Struggling until her death with this illness, she and her family also were caught in the political strife of the day: the First World War, the Russian Revolution, a Finnish civil war, and then the Finnish declaration of independence in 1917. These events forced Edith and her family to leave St. Petersburg permanently, and brought fighting and starvation to the countryside they sought solace in.

In the face of all this, Edith wrote, bringing her fearless new form of modernism to Swedish literature. She published several volumes of poetry which were met with almost universal scorn. This surprised her and wounded her, yet she persisted. She had a few champions in her lifetime, and today she is recognized as one of the great poets of Scandinavian literature. She died aged 31 in 1923, of tuberculosis and starvation, long before that recognition would come to fruition.

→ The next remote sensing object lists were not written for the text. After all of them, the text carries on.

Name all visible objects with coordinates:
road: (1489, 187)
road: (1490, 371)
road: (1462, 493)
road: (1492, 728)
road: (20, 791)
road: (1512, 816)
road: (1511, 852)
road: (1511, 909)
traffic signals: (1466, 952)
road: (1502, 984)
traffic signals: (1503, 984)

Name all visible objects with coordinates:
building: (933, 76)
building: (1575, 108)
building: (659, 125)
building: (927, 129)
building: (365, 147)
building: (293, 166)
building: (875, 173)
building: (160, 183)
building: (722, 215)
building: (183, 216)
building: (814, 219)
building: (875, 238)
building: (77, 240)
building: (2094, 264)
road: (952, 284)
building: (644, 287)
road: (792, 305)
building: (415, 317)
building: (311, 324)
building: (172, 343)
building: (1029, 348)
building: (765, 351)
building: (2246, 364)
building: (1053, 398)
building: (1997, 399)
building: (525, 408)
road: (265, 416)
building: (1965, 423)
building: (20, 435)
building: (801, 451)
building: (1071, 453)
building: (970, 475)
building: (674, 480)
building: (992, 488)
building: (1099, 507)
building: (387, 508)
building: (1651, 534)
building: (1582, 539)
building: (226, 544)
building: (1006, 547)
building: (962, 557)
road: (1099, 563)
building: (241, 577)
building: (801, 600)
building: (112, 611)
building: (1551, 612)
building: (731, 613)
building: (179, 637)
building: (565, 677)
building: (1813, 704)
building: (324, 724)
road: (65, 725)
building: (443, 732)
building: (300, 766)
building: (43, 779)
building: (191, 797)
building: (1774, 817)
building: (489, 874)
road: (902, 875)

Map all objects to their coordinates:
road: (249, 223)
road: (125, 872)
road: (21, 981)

I rediscovered this poem recently, and it stays with me.


Triumph of Existing

by Edith Södergran

What do I fear? I am a part of infinity.
I am a portion of a cosmic force,
a separate world within a million worlds,
a star  of the first magnitude, the last to die.
The triumph of the living, the triumph of the breathing,
                                        the triumph of the existing!
The triumph of feeling time flow, glacial, through my veins,
and hear the silent stream of night
and stand atop a mountain in the sun.
I walk on sun, I stand on sun,
I know nothing but the sun.
Time — transformer, time — destroyer,
                                        time — enchanter,
do you come with new intrigues, a thousand
                                        schemes, to offer me a life
as a little seed, as a coiled serpent, as a rock
                                        out in the sea?
Time — you murderer — begone from me!
The sun fills up my breast with lovely honey to
                                        the brim
and she says: some day, all stars are bound to die,
                                        yet they always shine without dread.